Kornelius betonte, die Bundesregierung sehe in der Anerkennung eines solchen Staates "einen der abschließenden Schritte auf dem Weg zur Verwirklichung einer Zweistaatenlösung". Diese müsse mittels Verhandlungen erreicht werden, um dauerhaft Frieden und Sicherheit für Israelis und Palästinenser zu bringen.

Stattdessen liege der Fokus der schwarz-roten Koalition derzeit darauf, "überfällige Fortschritte zu den dringendsten Fragen zu erreichen", so Kornelius weiter. Dazu zähle eine Waffenruhe im Gazastreifen und dass die militant-islamistische Hamas alle Geiseln freilasse, die sich mutmaßlich noch in ihrer Gewalt befinden. Zudem müsse die Terrormiliz entwaffnet werden.

Bundesregierung bekräftigt Forderungen an Israel

Gleichzeitig sieht Kornelius Israel in der Pflicht, "die katastrophale humanitäre Lage in Gaza sofort und drastisch" zu verbessern. Die israelische Regierung müsse es ermöglichen, "der leidenden Zivilbevölkerung menschenwürdige, dringend notwendige Versorgung zukommen zu lassen". Für den Gazastreifen sei eine tragfähige politische Perspektive nötig, damit ein langfristiger Frieden gewährleistet werden könne.
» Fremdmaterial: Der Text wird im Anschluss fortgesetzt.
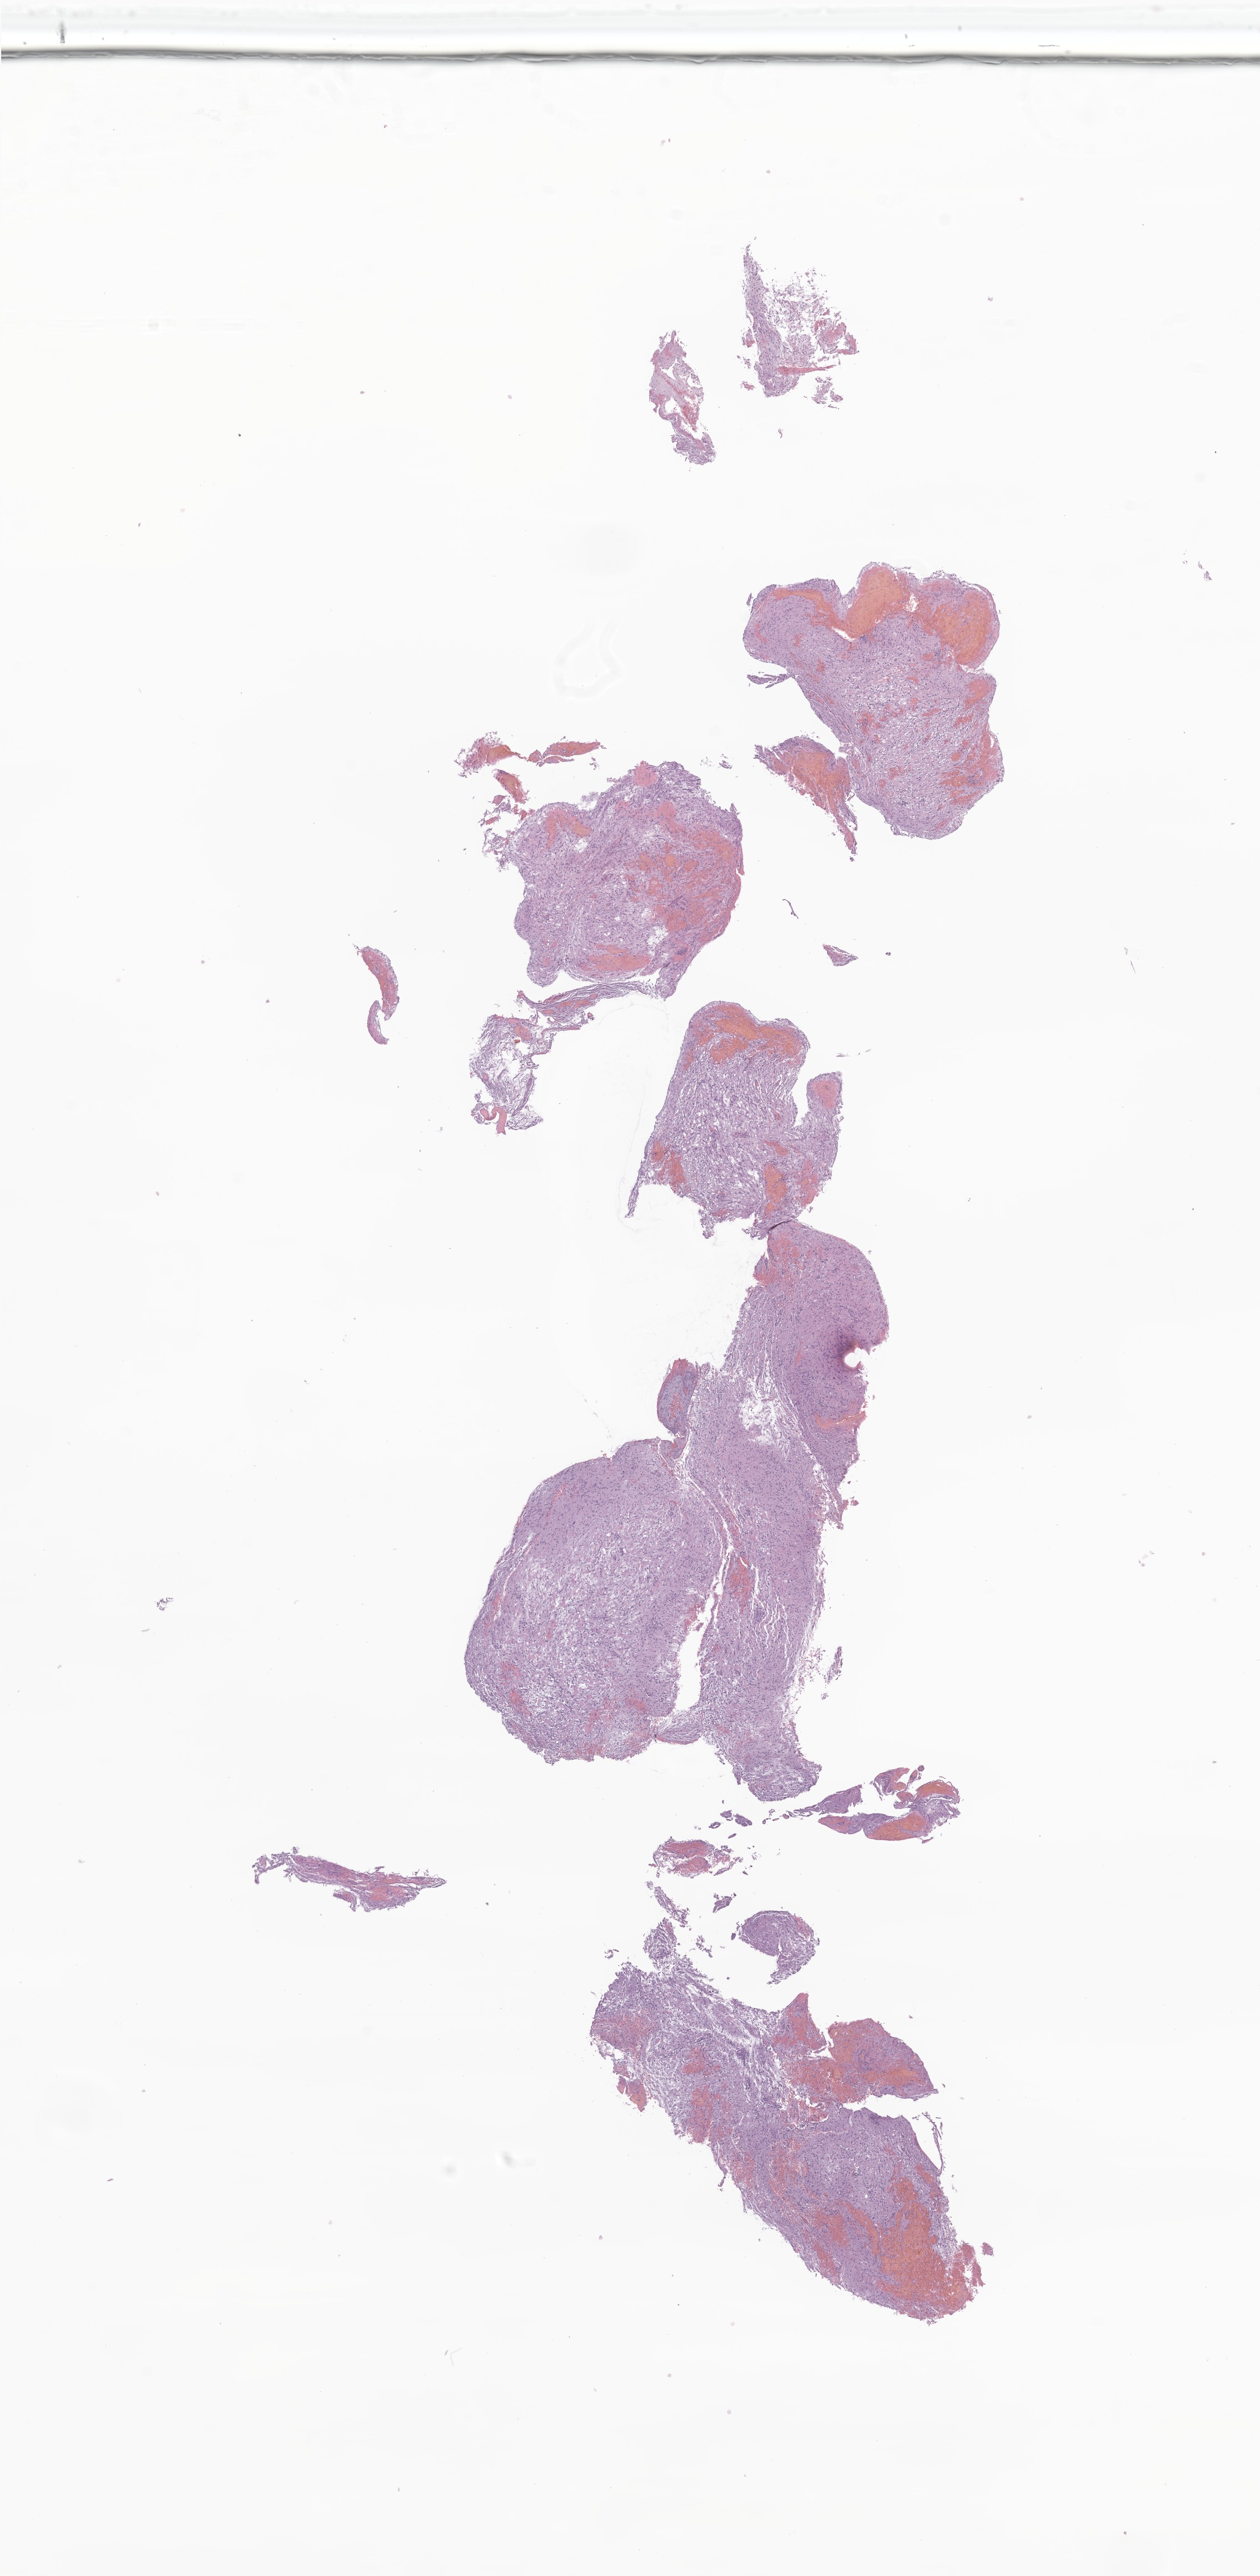
H&E whole-slide image of tumor tissue from the brain — shown as a low-resolution overview of the whole scanned area (about 9.6 x 19.5 mm); FFPE section. Female patient, age 169 months (14 years 1 month).
Recorded diagnosis: Oligoastrocytoma, NOS.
Im Namen der Bundesregierung forderte Kornelius Israel zudem auf, "keine weiteren Schritte hin zu einer Annexion des Westjordanlandes" zu unternehmen. Vor zwei Tagen hatte das israelische Parlament einem Antrag zur Annexion des besetzten Westjordanlandes zugestimmt. Rechtliche Folgen hat der Antrag zwar nicht. Die Zustimmung könnte der israelischen Regierung jedoch helfen, Pläne zur Annexion der Palästinensergebiete voranzutreiben.

Sollten Fortschritte in Nahost ausbleiben, sei die Bundesregierung durchaus bereit, den Druck auf Israel zu erhöhen, betonte Kornelius. Durch welche Schritte das erfolgen könnte, ließ er jedoch offen.

Anerkennung wäre aus Sicht der Union rein symbolisch

Auch innerhalb der Unionsfraktion stößt die Anerkennung eines palästinensischen Staates auf Ablehnung. Dem Ziel zweier gleichberechtigter und demokratischer Staaten nebeneinander komme man so keinen Schritt näher, sagte der außenpolitische Sprecher der Unionsfraktion, Jürgen Hardt, der Frankfurter Allgemeinen Zeitung. Eine Anerkennung wäre rein symbolisch und würde von Israel als Affront gewertet werden. Ähnlich wie Regierungssprecher Kornelius betonte auch Hardt, "die Anerkennung Palästinas als eigenständiger Staat sollte am Ende des Friedensprozesses im Nahen Osten stehen und auch die Klärung des Rechtsstatus' Jerusalems und Verfassungsfragen umfassen".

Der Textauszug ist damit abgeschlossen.